What you are asked to do: Exact copies of the records below are needed, free of pictures.

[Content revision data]
+-------+

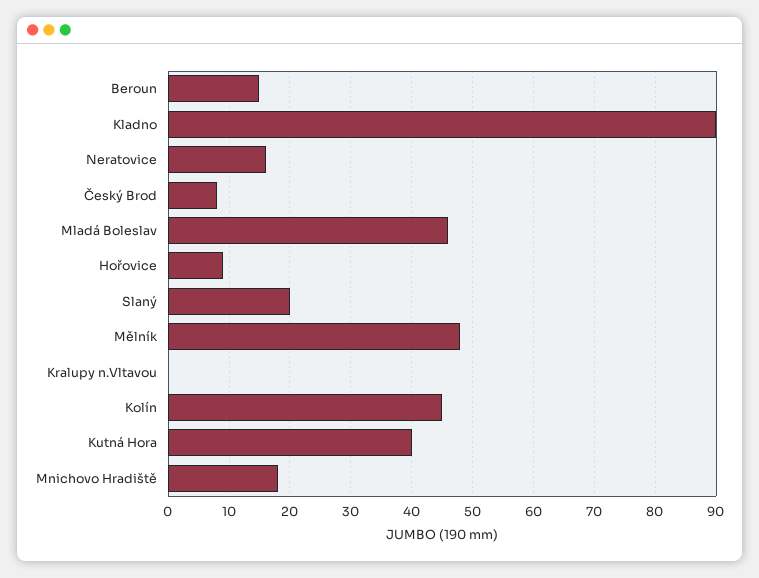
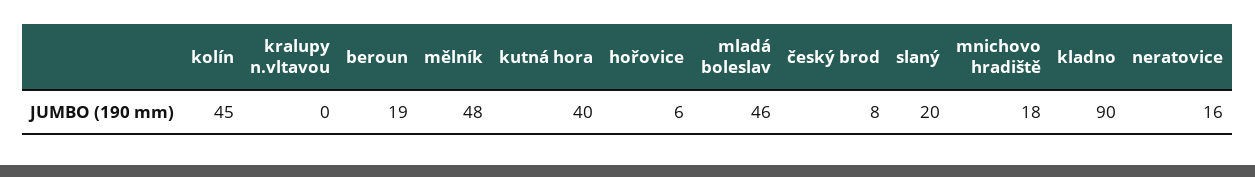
  {
-   "Beroun": 15,
+   "Beroun": 19,
    "Kladno": 90,
    "Neratovice": 16,
    "Český Brod": 8,
    "Mladá Boleslav": 46,
-   "Hořovice": 9,
+   "Hořovice": 6,
    "Slaný": 20,
    "Mělník": 48,
    "Kralupy n.Vltavou": 0,
    "Kolín": 45,
    "Kutná Hora": 40,
    "Mnichovo Hradiště": 18
  }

+-------+

Task answer:
  {
-   "Beroun": 15,
+   "Beroun": 19,
    "Kladno": 90,
    "Neratovice": 16,
    "Český Brod": 8,
    "Mladá Boleslav": 46,
-   "Hořovice": 9,
+   "Hořovice": 6,
    "Slaný": 20,
    "Mělník": 48,
    "Kralupy n.Vltavou": 0,
    "Kolín": 45,
    "Kutná Hora": 40,
    "Mnichovo Hradiště": 18
  }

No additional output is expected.